> **EXERCISE SET**:
- A) In the golf commentary, which equipment feature does the USGA ban?
- B) Continue the golf commentary after its final sentence.

I’ll wear the broken record hat again tonight…
Equipment companies want long courses to sell their clubs, balls that go miles and don’t spin, no rough to keep the scores low and keep the fans fooled into thinking the pros today are amazing, and real estate developers love bigger courses to sell more fairway home lots.

The PGA Tour doesn’t want The Canadian Open where 4 under wins the event. Makes their partner in crime the USGA look like fools. The USGA loves the kickbacks?.. from the equipment companies to keep the gear moving into high tech. The USGA blows a smoke screen out to the public by banning square grooves to make people think they are concerned about the games preservation which has had zero impact after watching every pro spin the ball back out of the rough at the Congressional Classic.

The naysayers love to use the hickory to steel analogy, gutta percha to balata analogy to rationalize the games need for technological evolution.

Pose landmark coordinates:
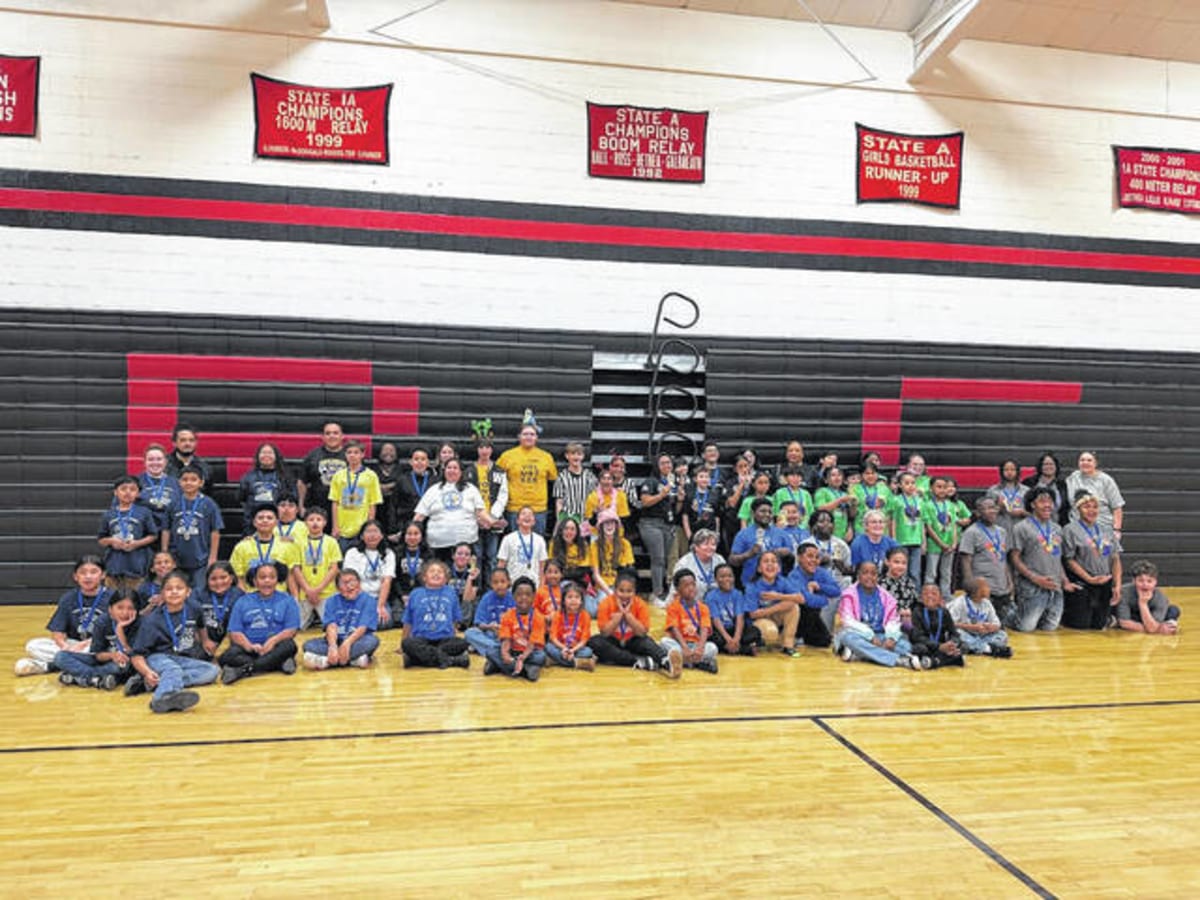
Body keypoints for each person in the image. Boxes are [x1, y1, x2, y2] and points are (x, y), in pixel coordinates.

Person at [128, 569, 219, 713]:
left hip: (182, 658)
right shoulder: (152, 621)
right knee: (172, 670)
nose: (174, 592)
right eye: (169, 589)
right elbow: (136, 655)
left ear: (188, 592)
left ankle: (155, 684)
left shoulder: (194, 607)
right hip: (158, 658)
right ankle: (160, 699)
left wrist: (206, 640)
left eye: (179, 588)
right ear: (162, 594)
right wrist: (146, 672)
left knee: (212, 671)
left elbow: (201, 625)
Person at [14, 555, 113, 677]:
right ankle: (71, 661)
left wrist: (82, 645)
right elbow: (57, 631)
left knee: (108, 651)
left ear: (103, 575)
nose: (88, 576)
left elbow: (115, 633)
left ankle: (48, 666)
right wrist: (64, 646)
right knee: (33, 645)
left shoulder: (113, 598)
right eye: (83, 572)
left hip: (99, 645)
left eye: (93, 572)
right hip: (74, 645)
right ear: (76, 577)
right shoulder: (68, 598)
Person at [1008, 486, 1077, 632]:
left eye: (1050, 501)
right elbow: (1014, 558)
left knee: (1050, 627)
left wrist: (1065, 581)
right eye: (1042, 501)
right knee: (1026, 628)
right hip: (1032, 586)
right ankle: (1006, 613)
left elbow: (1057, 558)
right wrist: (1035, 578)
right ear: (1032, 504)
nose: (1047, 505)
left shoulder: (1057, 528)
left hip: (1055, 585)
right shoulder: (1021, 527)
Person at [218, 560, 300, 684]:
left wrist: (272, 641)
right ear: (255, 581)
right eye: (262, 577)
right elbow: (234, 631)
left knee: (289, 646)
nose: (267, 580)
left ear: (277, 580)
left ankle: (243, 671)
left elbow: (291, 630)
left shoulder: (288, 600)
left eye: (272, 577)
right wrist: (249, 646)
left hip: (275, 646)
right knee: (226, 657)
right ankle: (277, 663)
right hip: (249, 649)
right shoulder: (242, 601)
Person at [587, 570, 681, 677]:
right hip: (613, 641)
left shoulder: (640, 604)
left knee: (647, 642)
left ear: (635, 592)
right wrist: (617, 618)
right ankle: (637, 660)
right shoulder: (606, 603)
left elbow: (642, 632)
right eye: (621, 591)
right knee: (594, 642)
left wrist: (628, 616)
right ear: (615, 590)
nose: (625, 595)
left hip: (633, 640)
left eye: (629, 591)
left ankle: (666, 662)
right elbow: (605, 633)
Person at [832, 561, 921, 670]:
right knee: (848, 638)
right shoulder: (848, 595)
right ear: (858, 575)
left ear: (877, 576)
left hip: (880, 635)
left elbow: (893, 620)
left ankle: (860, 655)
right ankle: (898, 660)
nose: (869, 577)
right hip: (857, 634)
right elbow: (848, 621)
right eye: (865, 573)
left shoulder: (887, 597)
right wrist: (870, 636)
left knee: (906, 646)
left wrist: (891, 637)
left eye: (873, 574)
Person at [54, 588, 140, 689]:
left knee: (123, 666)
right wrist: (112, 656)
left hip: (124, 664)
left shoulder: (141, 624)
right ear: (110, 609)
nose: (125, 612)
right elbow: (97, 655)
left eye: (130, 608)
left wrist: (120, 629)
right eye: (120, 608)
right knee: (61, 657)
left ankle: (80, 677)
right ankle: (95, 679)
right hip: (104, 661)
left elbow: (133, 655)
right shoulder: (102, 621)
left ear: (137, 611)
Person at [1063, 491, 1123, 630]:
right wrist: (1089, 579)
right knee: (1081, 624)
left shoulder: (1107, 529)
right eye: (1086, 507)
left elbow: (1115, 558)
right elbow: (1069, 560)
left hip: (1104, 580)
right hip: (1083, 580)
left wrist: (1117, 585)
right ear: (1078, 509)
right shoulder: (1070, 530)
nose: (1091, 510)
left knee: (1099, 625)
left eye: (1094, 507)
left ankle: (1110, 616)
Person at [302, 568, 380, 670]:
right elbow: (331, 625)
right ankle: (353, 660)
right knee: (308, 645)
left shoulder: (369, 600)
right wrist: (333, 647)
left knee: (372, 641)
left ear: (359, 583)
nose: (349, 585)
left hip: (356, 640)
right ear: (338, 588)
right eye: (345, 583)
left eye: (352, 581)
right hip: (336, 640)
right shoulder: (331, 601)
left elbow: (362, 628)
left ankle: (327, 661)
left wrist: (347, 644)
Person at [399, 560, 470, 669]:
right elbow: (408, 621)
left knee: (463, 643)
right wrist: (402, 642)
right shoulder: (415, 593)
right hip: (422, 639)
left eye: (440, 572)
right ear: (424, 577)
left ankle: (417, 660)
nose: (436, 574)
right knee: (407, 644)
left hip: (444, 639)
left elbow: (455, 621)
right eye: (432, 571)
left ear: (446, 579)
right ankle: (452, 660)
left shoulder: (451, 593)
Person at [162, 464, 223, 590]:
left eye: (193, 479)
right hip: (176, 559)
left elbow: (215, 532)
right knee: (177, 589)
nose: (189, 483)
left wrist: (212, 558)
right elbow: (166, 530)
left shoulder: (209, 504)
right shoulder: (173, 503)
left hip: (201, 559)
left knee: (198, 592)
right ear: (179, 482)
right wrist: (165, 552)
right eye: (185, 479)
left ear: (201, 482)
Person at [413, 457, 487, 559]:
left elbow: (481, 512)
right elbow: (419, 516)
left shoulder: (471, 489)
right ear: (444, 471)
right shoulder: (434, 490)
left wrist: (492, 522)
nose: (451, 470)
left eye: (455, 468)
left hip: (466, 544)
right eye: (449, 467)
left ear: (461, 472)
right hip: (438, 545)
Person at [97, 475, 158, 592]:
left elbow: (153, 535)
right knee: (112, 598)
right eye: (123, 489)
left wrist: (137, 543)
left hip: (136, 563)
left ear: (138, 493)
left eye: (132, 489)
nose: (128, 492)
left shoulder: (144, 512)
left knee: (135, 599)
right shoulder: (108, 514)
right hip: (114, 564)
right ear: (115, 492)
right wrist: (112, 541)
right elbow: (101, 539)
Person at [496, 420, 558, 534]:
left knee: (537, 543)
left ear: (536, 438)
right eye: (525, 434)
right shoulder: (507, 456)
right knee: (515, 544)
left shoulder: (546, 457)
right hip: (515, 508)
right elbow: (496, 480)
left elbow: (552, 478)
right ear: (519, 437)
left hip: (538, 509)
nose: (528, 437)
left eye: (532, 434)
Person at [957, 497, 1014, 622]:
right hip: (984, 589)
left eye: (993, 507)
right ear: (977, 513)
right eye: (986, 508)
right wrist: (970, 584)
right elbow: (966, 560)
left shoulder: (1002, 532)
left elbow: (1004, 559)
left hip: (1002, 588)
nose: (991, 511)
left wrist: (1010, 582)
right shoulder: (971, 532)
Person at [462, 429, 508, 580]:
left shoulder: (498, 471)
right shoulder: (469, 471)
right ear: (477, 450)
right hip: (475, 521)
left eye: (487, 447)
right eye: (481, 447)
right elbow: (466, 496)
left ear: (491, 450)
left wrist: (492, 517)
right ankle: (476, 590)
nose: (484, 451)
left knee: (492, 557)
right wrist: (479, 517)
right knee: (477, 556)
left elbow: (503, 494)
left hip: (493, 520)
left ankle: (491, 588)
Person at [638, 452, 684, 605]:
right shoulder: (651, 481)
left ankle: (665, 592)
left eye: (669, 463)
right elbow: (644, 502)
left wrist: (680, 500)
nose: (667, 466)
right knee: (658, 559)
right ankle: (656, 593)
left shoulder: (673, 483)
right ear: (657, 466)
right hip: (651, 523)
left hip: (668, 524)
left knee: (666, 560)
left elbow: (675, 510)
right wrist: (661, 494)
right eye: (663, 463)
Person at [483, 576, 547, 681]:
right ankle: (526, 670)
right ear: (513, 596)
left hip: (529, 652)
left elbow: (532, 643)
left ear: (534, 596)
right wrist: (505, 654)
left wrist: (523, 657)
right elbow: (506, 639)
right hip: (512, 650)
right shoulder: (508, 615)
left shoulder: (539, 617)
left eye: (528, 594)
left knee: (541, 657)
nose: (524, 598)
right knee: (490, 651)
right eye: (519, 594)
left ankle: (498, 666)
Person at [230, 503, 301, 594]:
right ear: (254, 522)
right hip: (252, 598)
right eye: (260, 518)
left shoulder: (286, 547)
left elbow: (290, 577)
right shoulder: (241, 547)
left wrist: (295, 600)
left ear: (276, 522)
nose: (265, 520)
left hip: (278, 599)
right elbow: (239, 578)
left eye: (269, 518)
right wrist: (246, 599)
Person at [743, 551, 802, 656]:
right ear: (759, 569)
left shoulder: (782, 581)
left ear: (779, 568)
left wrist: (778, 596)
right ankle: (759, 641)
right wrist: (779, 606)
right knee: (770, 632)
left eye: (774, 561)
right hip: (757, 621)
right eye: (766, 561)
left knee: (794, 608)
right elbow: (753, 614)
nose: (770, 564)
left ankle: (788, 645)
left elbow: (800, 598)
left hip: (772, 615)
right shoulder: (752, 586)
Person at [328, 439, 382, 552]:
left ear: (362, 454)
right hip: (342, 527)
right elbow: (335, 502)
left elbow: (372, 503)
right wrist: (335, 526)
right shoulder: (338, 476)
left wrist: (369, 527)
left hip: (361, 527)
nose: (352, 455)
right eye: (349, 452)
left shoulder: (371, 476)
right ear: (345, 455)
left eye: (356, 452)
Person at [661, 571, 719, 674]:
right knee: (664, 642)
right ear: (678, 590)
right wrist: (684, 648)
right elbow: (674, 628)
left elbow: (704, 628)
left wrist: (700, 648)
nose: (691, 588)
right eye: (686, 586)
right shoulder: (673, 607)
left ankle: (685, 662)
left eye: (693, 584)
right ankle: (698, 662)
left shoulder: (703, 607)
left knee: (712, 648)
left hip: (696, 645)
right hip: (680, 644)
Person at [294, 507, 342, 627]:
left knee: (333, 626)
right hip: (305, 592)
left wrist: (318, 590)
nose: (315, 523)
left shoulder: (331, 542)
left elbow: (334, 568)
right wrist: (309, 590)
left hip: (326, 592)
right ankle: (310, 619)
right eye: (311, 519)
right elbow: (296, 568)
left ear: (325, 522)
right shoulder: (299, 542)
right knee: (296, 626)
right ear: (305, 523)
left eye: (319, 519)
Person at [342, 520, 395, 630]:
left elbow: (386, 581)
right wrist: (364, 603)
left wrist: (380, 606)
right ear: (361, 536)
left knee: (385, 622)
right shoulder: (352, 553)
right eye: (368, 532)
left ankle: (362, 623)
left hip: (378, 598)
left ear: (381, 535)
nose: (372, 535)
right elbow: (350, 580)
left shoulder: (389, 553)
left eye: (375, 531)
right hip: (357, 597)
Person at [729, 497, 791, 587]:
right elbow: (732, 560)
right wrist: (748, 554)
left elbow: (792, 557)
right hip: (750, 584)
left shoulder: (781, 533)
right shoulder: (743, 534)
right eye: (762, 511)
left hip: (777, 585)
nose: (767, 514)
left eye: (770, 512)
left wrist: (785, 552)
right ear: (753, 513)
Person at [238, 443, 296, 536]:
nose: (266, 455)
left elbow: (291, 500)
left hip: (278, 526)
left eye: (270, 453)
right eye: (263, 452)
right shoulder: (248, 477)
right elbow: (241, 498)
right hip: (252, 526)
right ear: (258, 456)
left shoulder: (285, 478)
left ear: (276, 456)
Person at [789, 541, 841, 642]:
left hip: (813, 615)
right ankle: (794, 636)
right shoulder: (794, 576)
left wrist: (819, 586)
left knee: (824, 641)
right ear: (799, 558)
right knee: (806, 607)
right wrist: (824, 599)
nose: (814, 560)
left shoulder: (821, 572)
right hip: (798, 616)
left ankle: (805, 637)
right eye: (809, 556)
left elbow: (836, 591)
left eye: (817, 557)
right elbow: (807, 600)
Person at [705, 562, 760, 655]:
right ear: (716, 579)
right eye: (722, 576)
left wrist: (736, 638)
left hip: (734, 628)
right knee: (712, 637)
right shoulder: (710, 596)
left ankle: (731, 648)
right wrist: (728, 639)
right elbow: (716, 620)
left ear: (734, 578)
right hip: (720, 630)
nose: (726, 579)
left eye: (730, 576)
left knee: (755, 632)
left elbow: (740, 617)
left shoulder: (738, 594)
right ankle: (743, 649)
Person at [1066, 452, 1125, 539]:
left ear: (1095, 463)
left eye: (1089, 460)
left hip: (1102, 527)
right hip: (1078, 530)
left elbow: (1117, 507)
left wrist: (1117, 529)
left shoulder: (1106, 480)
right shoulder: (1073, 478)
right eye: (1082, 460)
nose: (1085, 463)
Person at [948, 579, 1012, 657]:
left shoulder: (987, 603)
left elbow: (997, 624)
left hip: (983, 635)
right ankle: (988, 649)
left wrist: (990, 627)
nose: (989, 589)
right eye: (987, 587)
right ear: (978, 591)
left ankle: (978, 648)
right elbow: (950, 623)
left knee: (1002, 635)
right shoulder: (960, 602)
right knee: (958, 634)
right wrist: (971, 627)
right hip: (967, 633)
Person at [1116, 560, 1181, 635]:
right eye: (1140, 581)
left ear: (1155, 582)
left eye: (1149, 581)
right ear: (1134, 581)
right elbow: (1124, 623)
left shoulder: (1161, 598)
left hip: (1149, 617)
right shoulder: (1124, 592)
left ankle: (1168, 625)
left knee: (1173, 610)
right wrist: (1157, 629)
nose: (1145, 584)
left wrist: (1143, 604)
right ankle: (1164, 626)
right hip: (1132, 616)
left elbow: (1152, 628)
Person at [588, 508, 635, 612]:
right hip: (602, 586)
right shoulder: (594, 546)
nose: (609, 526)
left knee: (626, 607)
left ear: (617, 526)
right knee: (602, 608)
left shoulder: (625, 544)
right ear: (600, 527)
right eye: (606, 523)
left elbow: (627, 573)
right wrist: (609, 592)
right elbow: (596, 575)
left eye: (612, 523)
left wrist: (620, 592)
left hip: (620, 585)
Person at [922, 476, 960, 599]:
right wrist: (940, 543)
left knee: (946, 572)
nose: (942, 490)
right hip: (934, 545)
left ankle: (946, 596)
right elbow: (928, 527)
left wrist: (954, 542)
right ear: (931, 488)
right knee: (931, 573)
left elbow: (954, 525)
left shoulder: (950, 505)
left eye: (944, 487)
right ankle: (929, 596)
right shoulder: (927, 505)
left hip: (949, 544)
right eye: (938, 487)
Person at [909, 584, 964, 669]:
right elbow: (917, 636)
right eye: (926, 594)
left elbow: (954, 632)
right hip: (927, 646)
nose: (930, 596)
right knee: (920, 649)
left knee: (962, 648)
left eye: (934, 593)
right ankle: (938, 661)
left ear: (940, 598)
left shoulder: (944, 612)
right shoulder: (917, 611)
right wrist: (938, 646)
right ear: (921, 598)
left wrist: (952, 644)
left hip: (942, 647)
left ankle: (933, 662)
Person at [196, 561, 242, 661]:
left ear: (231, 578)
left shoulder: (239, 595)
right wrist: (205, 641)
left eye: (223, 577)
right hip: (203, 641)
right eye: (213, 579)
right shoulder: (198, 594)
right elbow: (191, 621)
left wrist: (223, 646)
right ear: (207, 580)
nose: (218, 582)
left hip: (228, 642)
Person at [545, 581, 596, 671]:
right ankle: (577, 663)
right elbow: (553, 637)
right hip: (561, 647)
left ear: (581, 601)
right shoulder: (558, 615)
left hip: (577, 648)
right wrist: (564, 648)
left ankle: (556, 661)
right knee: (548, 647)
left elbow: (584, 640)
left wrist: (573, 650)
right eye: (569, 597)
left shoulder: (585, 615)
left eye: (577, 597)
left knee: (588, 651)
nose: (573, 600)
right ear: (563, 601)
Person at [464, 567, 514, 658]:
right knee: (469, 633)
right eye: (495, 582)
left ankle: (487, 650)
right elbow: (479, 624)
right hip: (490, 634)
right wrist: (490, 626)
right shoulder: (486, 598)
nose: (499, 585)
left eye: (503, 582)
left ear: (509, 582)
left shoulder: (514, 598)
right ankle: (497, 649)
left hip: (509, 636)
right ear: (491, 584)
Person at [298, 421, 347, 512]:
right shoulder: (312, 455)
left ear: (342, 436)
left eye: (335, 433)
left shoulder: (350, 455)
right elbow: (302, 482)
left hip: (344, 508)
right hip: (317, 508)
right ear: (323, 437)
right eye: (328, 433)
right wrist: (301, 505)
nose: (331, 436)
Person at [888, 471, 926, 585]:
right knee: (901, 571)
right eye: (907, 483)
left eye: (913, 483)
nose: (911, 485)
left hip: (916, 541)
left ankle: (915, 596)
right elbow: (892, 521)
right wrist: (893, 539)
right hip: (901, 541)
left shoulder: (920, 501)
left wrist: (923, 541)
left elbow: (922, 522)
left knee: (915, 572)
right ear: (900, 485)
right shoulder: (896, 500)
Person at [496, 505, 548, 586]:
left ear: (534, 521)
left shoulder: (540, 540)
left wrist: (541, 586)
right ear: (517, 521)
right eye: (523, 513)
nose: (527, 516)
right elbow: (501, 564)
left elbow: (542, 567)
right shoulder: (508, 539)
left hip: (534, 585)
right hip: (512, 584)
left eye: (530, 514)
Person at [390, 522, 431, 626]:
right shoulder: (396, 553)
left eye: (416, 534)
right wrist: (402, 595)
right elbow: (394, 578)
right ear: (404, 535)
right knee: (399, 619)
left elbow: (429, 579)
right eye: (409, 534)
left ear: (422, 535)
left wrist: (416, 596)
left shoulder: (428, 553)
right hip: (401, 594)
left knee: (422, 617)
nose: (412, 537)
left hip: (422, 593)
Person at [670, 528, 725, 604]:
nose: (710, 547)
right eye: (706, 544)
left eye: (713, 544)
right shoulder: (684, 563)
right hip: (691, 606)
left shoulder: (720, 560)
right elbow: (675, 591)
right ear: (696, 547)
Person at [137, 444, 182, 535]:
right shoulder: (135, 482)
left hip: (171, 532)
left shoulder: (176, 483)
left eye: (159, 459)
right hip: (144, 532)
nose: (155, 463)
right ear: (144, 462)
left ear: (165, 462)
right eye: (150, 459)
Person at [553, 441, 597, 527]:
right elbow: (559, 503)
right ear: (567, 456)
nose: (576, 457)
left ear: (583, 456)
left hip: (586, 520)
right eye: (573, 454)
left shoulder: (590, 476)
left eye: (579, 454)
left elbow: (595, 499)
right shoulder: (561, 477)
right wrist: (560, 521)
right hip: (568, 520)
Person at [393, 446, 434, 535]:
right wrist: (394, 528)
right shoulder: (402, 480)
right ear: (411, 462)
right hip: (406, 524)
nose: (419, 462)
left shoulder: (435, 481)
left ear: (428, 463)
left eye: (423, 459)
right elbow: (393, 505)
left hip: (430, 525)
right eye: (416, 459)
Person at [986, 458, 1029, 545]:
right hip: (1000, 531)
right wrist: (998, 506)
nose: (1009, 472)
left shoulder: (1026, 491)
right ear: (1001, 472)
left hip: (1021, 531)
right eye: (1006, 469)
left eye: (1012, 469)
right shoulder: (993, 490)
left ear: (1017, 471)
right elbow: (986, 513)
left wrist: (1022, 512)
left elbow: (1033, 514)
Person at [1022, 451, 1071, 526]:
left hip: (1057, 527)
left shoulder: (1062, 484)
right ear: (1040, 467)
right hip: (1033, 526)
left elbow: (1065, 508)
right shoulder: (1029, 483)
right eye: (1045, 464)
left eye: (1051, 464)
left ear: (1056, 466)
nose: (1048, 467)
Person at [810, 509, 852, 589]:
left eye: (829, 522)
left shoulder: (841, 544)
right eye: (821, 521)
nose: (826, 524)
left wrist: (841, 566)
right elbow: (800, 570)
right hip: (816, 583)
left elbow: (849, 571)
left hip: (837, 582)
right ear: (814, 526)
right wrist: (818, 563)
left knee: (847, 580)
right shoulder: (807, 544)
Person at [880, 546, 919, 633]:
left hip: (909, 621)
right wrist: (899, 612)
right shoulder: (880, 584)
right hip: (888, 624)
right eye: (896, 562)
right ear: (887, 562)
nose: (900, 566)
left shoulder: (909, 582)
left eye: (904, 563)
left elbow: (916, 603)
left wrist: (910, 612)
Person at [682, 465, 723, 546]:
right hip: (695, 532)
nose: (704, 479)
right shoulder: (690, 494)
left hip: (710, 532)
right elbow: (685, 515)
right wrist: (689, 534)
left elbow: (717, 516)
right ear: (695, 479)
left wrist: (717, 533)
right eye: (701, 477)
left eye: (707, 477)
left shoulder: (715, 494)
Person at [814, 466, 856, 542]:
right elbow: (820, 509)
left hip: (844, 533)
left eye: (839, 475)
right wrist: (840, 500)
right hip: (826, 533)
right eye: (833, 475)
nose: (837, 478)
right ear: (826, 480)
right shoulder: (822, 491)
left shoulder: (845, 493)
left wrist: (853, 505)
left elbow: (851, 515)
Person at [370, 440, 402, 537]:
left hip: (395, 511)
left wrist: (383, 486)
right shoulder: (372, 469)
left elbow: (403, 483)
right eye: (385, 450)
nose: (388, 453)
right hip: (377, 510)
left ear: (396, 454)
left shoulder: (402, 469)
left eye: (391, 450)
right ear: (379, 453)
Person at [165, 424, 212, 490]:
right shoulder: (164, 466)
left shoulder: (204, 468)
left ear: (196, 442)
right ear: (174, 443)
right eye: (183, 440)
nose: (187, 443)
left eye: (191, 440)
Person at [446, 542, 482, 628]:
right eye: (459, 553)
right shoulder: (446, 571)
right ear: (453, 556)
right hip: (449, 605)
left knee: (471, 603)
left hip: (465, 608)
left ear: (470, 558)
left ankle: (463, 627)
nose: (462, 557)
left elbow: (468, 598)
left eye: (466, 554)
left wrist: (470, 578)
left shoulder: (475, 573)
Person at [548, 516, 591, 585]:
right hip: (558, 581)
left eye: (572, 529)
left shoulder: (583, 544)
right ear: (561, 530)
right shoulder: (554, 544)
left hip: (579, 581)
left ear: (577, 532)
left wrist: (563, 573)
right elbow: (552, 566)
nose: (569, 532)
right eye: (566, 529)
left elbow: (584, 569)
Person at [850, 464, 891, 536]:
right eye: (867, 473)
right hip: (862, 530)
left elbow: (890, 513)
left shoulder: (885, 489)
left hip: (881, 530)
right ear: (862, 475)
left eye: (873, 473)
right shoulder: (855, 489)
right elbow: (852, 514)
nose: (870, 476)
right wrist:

> **RESULTS IN ORDER**:
- A) Square grooves.

- B)
However, most of the nations classic historic gems were designed for persimmon and steel along with balata and meant to be played that way, which the game did from about 1935 till 1990… with only hairline fractional differences. Hogan, Snead and Nelson to Norman, Watson and Nicklaus etc…

I retired from full time competition at the end of the persimmon age. So what would I get in exchange for the modern game if I suited up with all the new goodies?

Take away my steel spikes that were the basis of my swing’s foundation. I lose the sound and feel and workability of a persimmon driver along with the visual beauty of a nice persimmon head. I lose the physics of proper mass in the heads of my clubs. I lose the reliability of steel in my driver shaft. I get a ball I can’t spin or work my shot shapes correctly. I get golf courses that I can’t walk and often am required to ride in a cart. I lose the ability to properly work out my cardiovascular system by walking a golf course. I get a laser yardage scope but lose my ability to train my intuition to visually feel the shot and yardage. As a spectator, I lose the enjoyment of seeing my fellow professionals properly challenged. With perimeter weighted irons, I lose the vital feedback that keeps my swing honed and true. With the modern driver I lose my golf swing, and am forced to swing upright with a 64 degree lie angle and I lose my ability to hit fairways. I lose the feel of the club in general with lightweight heads.

I think it’s a lot to lose.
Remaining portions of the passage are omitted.